----- Records provided -----

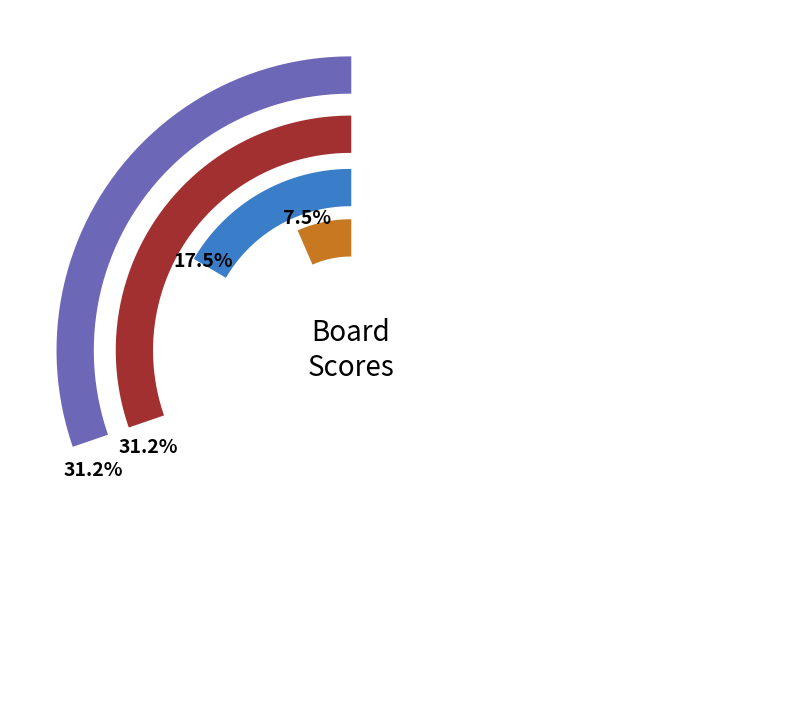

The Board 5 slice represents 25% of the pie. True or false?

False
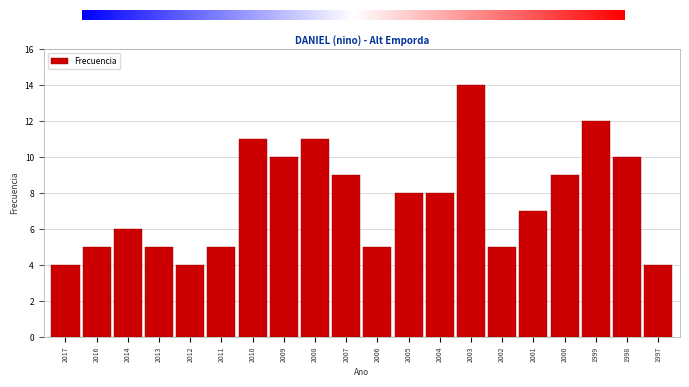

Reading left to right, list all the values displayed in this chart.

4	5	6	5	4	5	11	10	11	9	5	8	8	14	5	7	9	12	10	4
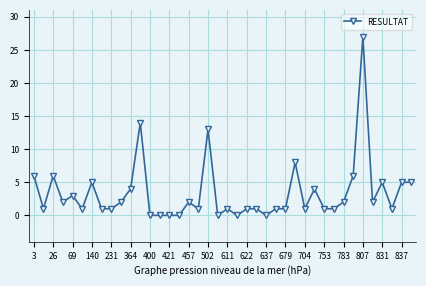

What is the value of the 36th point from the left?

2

-----
----- Records provided -----

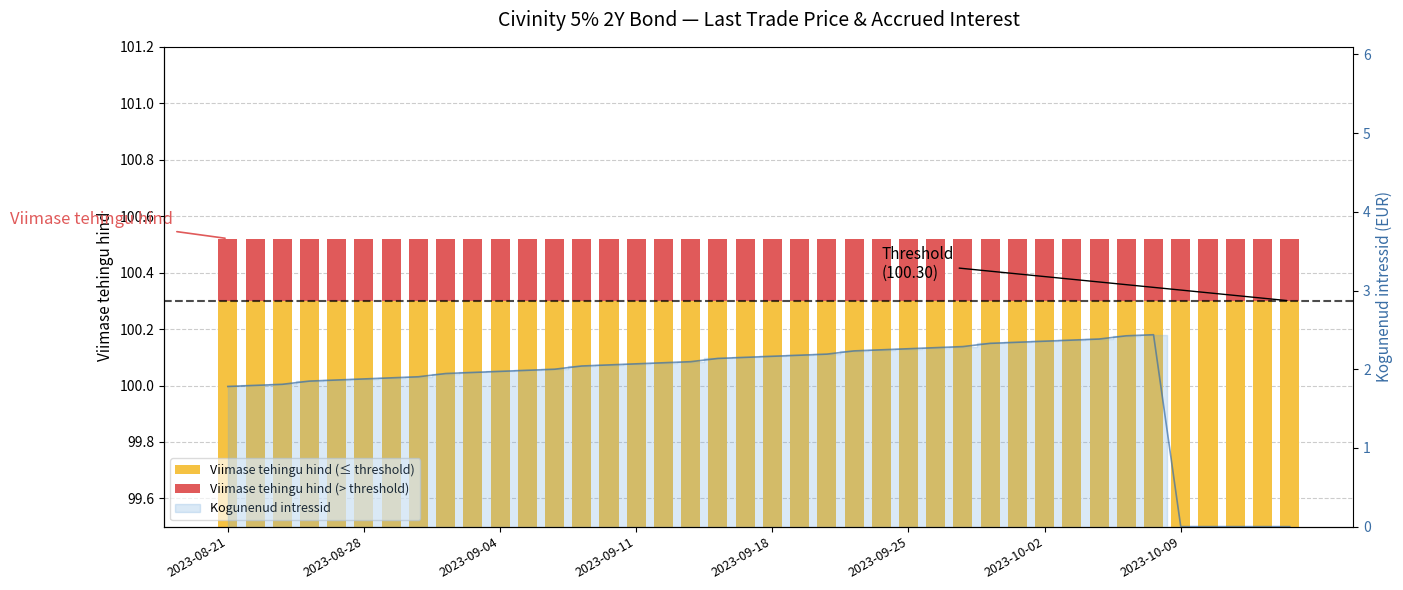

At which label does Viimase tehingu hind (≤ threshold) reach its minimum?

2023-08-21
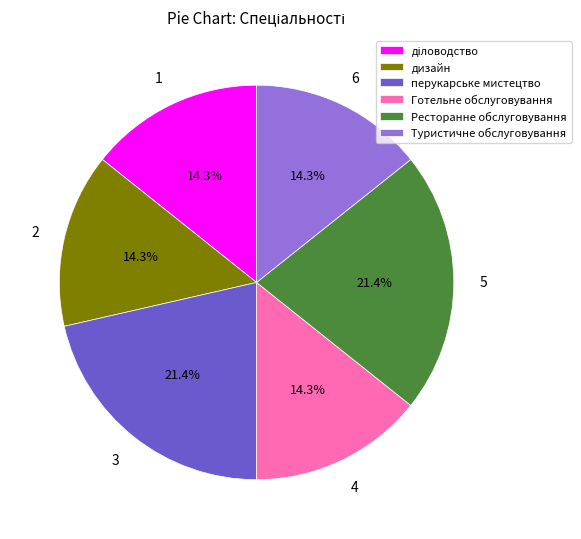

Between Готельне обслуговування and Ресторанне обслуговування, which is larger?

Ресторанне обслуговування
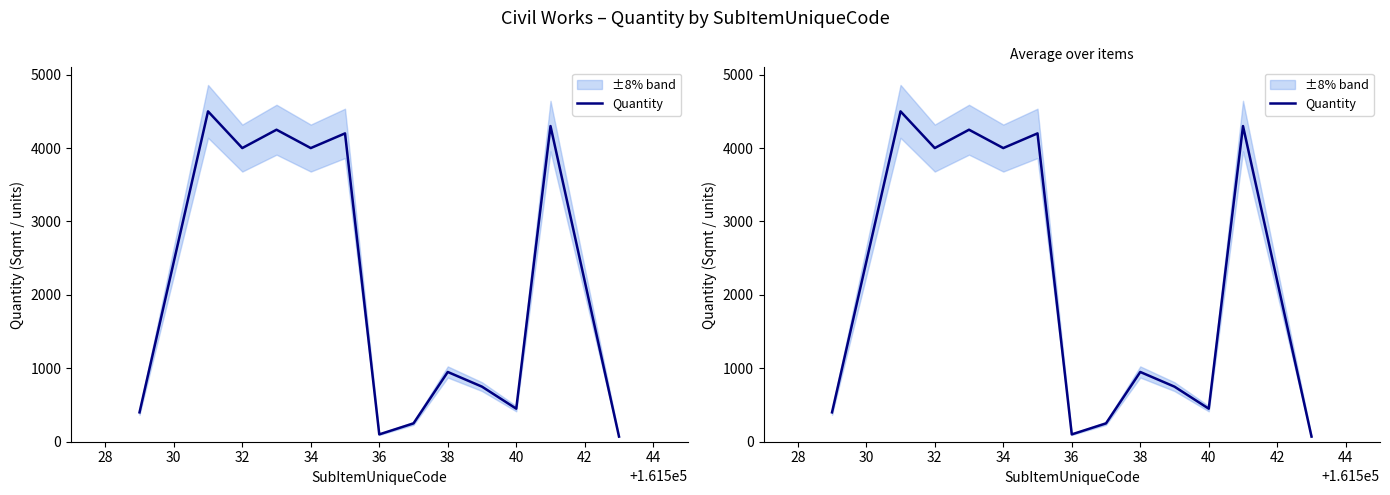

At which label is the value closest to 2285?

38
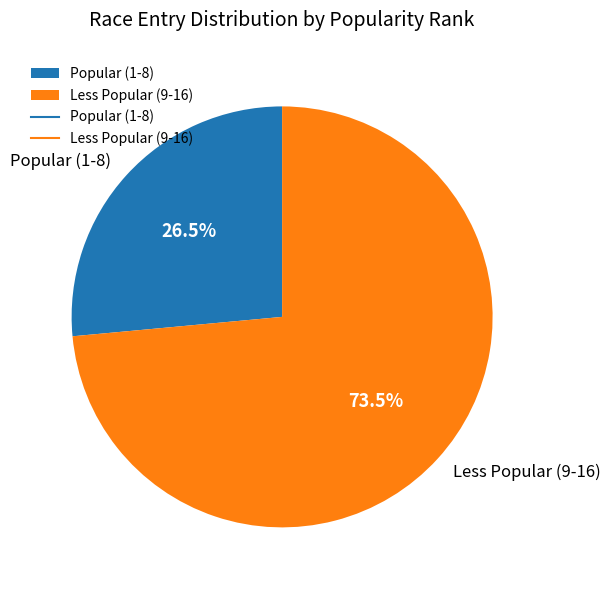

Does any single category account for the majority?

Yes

-----

Work instruction:
Can you recast the lines of the records from the line with "The Board 5" up to and including the line with "What is the" as a Markdown table with the columns "Row" and "Line", giving each line a row number? Skip blank lines and leave the pictures out.

Task output:
| Row | Line |
|---|---|
| 1 | The Board 5 slice represents 25% of the pie. True or false? |
| 2 | False |
| 3 | Reading left to right, list all the values displayed in this chart. |
| 4 | 4	5	6	5	4	5	11	10	11	9	5	8	8	14	5	7	9	12	10	4 |
| 5 | What is the value of the 36th point from the left? |